Kereta yang kutumpangi dari Stasiun
Roma Termini menuju Firenze S.M.N. di sebelah utara meluncur dengan cepat. Di
hadapanku duduk sepasang remaja berwajah asia yang menyebalkan, sepanjang jalan
mereka bermesraan tidak karuan, menyebabkan dua jam perjalanan terasa tidak
menyenangkan, karena di sebelahku duduk pria tengah baya yang terlihat kurang
ramah, sehingga tidak kuajak ngobrol.
Sampailah di Florence alias
Firenze alias Florentia alias Fiorenza, satu kota dengan banyak nama ini. Hari
sudah pukul empat sore ketika kulangkahkan kaki ke luar stasiun. Seperti biasa,
tempat pertama yang kutuju adalah tourist information, karena aku belum
merencanakan itinerary untuk tempat-tempat wisata selama di kota ini. Maka
berjalanlah ke tourist information di sebelah kanan stasiun.
Di sana ada orang, karena
ini informasinya memang untuk orang. Mereka bisa bahasa inggris seperti
biasanya. Maka aku meminta peta, gratisan, lalu meminta petunjuk objek wisata
di kota ini. Petugasnya, seorang wanita muda yang telah terbiasa mendapat
pertanyaan serupa menjelaskan dengan cepat tempat wisata yang bisa didatangi selama
satu hari liburan, sambil corat sana coret sini di peta.
Kuketahui kemudian bahwa
letak kota Pisa cukup dekat dari Florence, sehingga memungkinkan untuk
berkunjung ke sana menjelang malam ini. Maka kutanyakan pada petugas.
“Bagaimana menuju Pisa?
Apakah hari ini aku bisa bolak-balik ke sana.” Petugasnya melihat jam sejenak
dan menjawab.
“Ke Pisa memakan waktu satu jam
perjalanan dengan kereta, tetapi jika sudah jam segini, kamu tidak bisa lagi ke
sana karena hari ini ada demo, sehingga kereta berhenti beroperasi pada pukul 7
malam, lebih cepat dari biasanya. Kalau mau ke Pisa, sebaiknya besok saja.”

......

**Kegiatan:** Teruskan cerita perjalanan ke Florence di atas, dimulai sesudah kalimat terakhirnya.

......

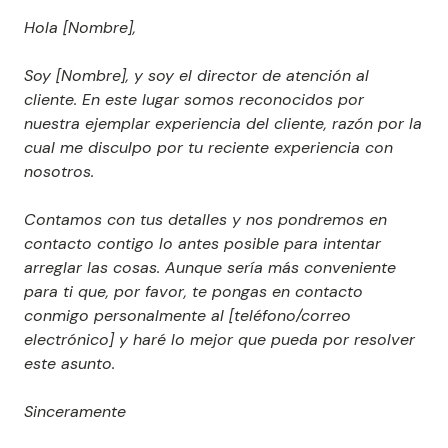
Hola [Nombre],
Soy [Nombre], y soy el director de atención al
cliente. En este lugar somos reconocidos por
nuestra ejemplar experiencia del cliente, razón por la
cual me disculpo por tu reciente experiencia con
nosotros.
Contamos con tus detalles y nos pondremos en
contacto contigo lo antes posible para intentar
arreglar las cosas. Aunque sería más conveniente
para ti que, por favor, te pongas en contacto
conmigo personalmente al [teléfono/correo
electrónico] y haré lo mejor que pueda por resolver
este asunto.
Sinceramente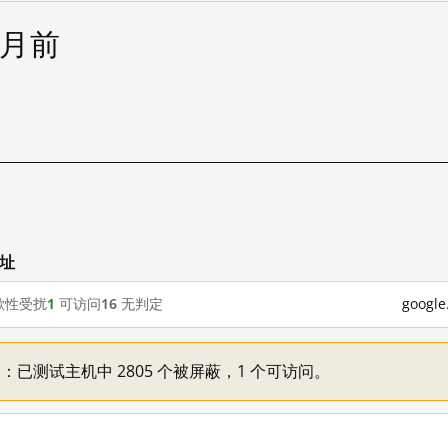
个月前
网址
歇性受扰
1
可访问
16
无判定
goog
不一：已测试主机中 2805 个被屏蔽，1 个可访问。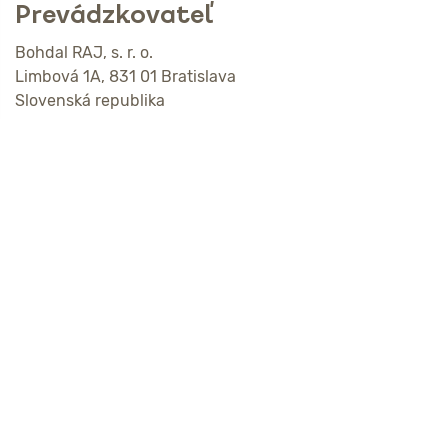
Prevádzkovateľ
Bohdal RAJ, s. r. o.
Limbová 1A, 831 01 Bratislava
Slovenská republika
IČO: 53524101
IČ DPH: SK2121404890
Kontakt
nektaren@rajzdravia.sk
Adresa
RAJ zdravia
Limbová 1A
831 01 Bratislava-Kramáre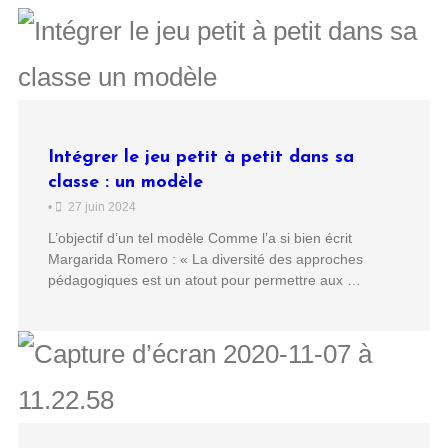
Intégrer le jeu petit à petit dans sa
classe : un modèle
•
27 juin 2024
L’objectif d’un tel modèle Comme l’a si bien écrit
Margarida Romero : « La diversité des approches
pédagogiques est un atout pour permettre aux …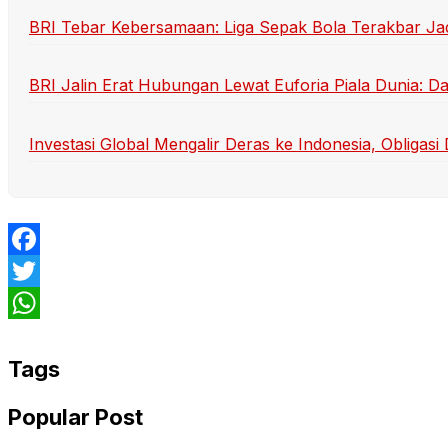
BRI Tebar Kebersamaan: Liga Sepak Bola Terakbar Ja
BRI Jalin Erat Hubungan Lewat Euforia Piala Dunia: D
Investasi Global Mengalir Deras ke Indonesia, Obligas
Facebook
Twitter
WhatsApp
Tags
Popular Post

......

**Jawaban Latihan:**
Katanya.
“Baiklah, satu lagi, tahukah
mbak alamat hotel ini?” Setelah obyek wisata, berikutnya adalah menanyakan
letak hotel, petugas menjelaskan juga dengan cepat cara menuju hotel.
“Bisa ditempuh dengan jalan
kaki 15 menit dari belakang McD sana.” Katanya, sambil menunjuk.
“Terimakasih.” Kataku. Luar
biasa bermanfaatnya sebuah tourist information di pusat kota. Kota wisata di Indonesia
perlu juga menyediakan layanan informasi turis ini di dekat stasiunnya, untuk
membantu turis-turis yang tersesat dan berpotensi tersesat, sepertiku ini.
Maka berjalanlah aku ke
penginapan, belok sekali, tanya sana-sini dan sampai. Di penginapan, aku masih
saja memikirkan ingin ke Pisa, karena ini kesempatan satu-satunya setelah jauh
ke Italia. Sampai penginapan, setelah check ini, kutanyakan kepada resepsionis
hotel.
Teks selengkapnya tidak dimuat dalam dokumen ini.